───── Data supplied

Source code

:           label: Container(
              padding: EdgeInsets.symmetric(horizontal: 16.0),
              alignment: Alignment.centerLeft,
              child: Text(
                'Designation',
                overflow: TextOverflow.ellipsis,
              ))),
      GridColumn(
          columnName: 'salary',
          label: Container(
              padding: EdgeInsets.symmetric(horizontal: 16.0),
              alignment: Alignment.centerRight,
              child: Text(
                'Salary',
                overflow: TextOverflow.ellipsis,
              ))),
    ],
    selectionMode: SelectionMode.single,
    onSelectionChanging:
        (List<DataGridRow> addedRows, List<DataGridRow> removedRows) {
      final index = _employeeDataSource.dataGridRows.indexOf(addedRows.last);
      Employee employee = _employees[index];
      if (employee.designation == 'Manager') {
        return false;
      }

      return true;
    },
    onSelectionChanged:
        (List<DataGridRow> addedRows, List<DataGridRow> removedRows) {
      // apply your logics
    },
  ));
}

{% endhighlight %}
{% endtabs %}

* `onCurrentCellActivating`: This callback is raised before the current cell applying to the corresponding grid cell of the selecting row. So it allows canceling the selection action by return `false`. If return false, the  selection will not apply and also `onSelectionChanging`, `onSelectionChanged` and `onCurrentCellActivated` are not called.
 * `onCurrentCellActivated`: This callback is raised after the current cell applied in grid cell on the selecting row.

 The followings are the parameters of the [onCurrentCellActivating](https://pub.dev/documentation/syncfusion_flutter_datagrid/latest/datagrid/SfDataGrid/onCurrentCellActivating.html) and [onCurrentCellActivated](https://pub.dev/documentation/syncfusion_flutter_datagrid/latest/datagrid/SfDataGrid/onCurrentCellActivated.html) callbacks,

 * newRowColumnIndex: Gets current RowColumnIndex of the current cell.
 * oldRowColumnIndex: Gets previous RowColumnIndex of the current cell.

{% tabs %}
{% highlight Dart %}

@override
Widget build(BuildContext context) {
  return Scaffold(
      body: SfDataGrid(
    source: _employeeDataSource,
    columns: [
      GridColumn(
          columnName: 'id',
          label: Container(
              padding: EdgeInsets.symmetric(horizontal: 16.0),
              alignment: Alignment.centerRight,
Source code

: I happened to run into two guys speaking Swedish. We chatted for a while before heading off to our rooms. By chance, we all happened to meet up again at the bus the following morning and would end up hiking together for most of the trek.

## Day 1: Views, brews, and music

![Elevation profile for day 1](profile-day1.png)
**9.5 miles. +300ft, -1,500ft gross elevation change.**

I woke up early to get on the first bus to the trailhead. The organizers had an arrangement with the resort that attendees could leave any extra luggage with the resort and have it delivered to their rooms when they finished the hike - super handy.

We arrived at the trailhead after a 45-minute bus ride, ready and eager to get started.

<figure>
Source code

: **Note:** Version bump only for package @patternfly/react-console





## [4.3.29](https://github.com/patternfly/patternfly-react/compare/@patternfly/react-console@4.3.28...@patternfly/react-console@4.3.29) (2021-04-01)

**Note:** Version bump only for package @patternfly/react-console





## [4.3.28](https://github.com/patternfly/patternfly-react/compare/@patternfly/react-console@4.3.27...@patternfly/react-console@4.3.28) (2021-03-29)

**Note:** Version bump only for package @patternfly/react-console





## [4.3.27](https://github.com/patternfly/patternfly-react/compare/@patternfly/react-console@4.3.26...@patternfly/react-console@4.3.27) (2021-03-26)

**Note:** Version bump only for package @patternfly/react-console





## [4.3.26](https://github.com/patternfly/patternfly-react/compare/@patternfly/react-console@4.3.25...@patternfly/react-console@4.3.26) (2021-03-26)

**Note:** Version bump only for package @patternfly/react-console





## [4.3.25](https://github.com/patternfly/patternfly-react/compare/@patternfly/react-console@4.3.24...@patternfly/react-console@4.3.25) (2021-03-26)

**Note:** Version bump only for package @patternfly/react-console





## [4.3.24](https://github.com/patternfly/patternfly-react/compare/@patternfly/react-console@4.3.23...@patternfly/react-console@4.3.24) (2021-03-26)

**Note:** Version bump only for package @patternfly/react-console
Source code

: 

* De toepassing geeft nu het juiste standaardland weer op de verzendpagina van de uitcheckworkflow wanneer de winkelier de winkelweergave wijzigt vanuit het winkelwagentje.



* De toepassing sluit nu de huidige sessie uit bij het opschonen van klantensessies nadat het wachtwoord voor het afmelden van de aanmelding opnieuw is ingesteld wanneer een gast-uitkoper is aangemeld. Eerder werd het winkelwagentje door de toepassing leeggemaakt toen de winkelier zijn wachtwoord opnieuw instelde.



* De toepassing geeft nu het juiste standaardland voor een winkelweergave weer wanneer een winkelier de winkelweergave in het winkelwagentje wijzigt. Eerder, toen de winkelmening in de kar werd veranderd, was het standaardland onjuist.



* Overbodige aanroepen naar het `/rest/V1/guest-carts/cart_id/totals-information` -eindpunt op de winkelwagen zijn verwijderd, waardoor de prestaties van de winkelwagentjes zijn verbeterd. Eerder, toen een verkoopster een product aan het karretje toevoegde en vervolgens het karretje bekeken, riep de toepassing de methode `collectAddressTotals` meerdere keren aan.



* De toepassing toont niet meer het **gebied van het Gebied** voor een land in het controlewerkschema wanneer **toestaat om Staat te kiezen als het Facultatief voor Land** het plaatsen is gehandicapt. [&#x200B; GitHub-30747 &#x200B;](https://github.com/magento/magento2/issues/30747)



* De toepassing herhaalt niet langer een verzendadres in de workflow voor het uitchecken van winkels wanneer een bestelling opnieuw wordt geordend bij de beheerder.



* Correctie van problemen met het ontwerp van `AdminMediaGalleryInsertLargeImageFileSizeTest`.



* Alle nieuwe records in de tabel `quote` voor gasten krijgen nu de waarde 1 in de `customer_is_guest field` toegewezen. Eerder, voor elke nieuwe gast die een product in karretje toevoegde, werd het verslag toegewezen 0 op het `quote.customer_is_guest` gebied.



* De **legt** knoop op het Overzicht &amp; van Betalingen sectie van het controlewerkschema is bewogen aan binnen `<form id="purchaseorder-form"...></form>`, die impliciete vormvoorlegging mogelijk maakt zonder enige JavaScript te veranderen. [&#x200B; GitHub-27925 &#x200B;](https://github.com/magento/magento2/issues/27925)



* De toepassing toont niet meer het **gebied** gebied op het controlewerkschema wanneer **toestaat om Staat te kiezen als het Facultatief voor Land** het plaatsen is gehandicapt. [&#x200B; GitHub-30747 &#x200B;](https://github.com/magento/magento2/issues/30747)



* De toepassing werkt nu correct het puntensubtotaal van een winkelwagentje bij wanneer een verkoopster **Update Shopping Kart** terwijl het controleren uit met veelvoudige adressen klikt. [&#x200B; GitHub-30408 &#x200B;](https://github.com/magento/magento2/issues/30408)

──────────

Task item — The data above needs retyping. Reproduce each line exactly.

Response below —
Source code

:           label: Container(
              padding: EdgeInsets.symmetric(horizontal: 16.0),
              alignment: Alignment.centerLeft,
              child: Text(
                'Designation',
                overflow: TextOverflow.ellipsis,
              ))),
      GridColumn(
          columnName: 'salary',
          label: Container(
              padding: EdgeInsets.symmetric(horizontal: 16.0),
              alignment: Alignment.centerRight,
              child: Text(
                'Salary',
                overflow: TextOverflow.ellipsis,
              ))),
    ],
    selectionMode: SelectionMode.single,
    onSelectionChanging:
        (List<DataGridRow> addedRows, List<DataGridRow> removedRows) {
      final index = _employeeDataSource.dataGridRows.indexOf(addedRows.last);
      Employee employee = _employees[index];
      if (employee.designation == 'Manager') {
        return false;
      }

      return true;
    },
    onSelectionChanged:
        (List<DataGridRow> addedRows, List<DataGridRow> removedRows) {
      // apply your logics
    },
  ));
}

{% endhighlight %}
{% endtabs %}

* `onCurrentCellActivating`: This callback is raised before the current cell applying to the corresponding grid cell of the selecting row. So it allows canceling the selection action by return `false`. If return false, the  selection will not apply and also `onSelectionChanging`, `onSelectionChanged` and `onCurrentCellActivated` are not called.
 * `onCurrentCellActivated`: This callback is raised after the current cell applied in grid cell on the selecting row.

 The followings are the parameters of the [onCurrentCellActivating](https://pub.dev/documentation/syncfusion_flutter_datagrid/latest/datagrid/SfDataGrid/onCurrentCellActivating.html) and [onCurrentCellActivated](https://pub.dev/documentation/syncfusion_flutter_datagrid/latest/datagrid/SfDataGrid/onCurrentCellActivated.html) callbacks,

 * newRowColumnIndex: Gets current RowColumnIndex of the current cell.
 * oldRowColumnIndex: Gets previous RowColumnIndex of the current cell.

{% tabs %}
{% highlight Dart %}

@override
Widget build(BuildContext context) {
  return Scaffold(
      body: SfDataGrid(
    source: _employeeDataSource,
    columns: [
      GridColumn(
          columnName: 'id',
          label: Container(
              padding: EdgeInsets.symmetric(horizontal: 16.0),
              alignment: Alignment.centerRight,
Source code

: I happened to run into two guys speaking Swedish. We chatted for a while before heading off to our rooms. By chance, we all happened to meet up again at the bus the following morning and would end up hiking together for most of the trek.

## Day 1: Views, brews, and music

![Elevation profile for day 1](profile-day1.png)
**9.5 miles. +300ft, -1,500ft gross elevation change.**

I woke up early to get on the first bus to the trailhead. The organizers had an arrangement with the resort that attendees could leave any extra luggage with the resort and have it delivered to their rooms when they finished the hike - super handy.

We arrived at the trailhead after a 45-minute bus ride, ready and eager to get started.

<figure>
Source code

: **Note:** Version bump only for package @patternfly/react-console





## [4.3.29](https://github.com/patternfly/patternfly-react/compare/@patternfly/react-console@4.3.28...@patternfly/react-console@4.3.29) (2021-04-01)

**Note:** Version bump only for package @patternfly/react-console





## [4.3.28](https://github.com/patternfly/patternfly-react/compare/@patternfly/react-console@4.3.27...@patternfly/react-console@4.3.28) (2021-03-29)

**Note:** Version bump only for package @patternfly/react-console





## [4.3.27](https://github.com/patternfly/patternfly-react/compare/@patternfly/react-console@4.3.26...@patternfly/react-console@4.3.27) (2021-03-26)

**Note:** Version bump only for package @patternfly/react-console





## [4.3.26](https://github.com/patternfly/patternfly-react/compare/@patternfly/react-console@4.3.25...@patternfly/react-console@4.3.26) (2021-03-26)

**Note:** Version bump only for package @patternfly/react-console





## [4.3.25](https://github.com/patternfly/patternfly-react/compare/@patternfly/react-console@4.3.24...@patternfly/react-console@4.3.25) (2021-03-26)

**Note:** Version bump only for package @patternfly/react-console





## [4.3.24](https://github.com/patternfly/patternfly-react/compare/@patternfly/react-console@4.3.23...@patternfly/react-console@4.3.24) (2021-03-26)

**Note:** Version bump only for package @patternfly/react-console
Source code

: 

* De toepassing geeft nu het juiste standaardland weer op de verzendpagina van de uitcheckworkflow wanneer de winkelier de winkelweergave wijzigt vanuit het winkelwagentje.



* De toepassing sluit nu de huidige sessie uit bij het opschonen van klantensessies nadat het wachtwoord voor het afmelden van de aanmelding opnieuw is ingesteld wanneer een gast-uitkoper is aangemeld. Eerder werd het winkelwagentje door de toepassing leeggemaakt toen de winkelier zijn wachtwoord opnieuw instelde.



* De toepassing geeft nu het juiste standaardland voor een winkelweergave weer wanneer een winkelier de winkelweergave in het winkelwagentje wijzigt. Eerder, toen de winkelmening in de kar werd veranderd, was het standaardland onjuist.



* Overbodige aanroepen naar het `/rest/V1/guest-carts/cart_id/totals-information` -eindpunt op de winkelwagen zijn verwijderd, waardoor de prestaties van de winkelwagentjes zijn verbeterd. Eerder, toen een verkoopster een product aan het karretje toevoegde en vervolgens het karretje bekeken, riep de toepassing de methode `collectAddressTotals` meerdere keren aan.



* De toepassing toont niet meer het **gebied van het Gebied** voor een land in het controlewerkschema wanneer **toestaat om Staat te kiezen als het Facultatief voor Land** het plaatsen is gehandicapt. [&#x200B; GitHub-30747 &#x200B;](https://github.com/magento/magento2/issues/30747)



* De toepassing herhaalt niet langer een verzendadres in de workflow voor het uitchecken van winkels wanneer een bestelling opnieuw wordt geordend bij de beheerder.



* Correctie van problemen met het ontwerp van `AdminMediaGalleryInsertLargeImageFileSizeTest`.



* Alle nieuwe records in de tabel `quote` voor gasten krijgen nu de waarde 1 in de `customer_is_guest field` toegewezen. Eerder, voor elke nieuwe gast die een product in karretje toevoegde, werd het verslag toegewezen 0 op het `quote.customer_is_guest` gebied.



* De **legt** knoop op het Overzicht &amp; van Betalingen sectie van het controlewerkschema is bewogen aan binnen `<form id="purchaseorder-form"...></form>`, die impliciete vormvoorlegging mogelijk maakt zonder enige JavaScript te veranderen. [&#x200B; GitHub-27925 &#x200B;](https://github.com/magento/magento2/issues/27925)



* De toepassing toont niet meer het **gebied** gebied op het controlewerkschema wanneer **toestaat om Staat te kiezen als het Facultatief voor Land** het plaatsen is gehandicapt. [&#x200B; GitHub-30747 &#x200B;](https://github.com/magento/magento2/issues/30747)



* De toepassing werkt nu correct het puntensubtotaal van een winkelwagentje bij wanneer een verkoopster **Update Shopping Kart** terwijl het controleren uit met veelvoudige adressen klikt. [&#x200B; GitHub-30408 &#x200B;](https://github.com/magento/magento2/issues/30408)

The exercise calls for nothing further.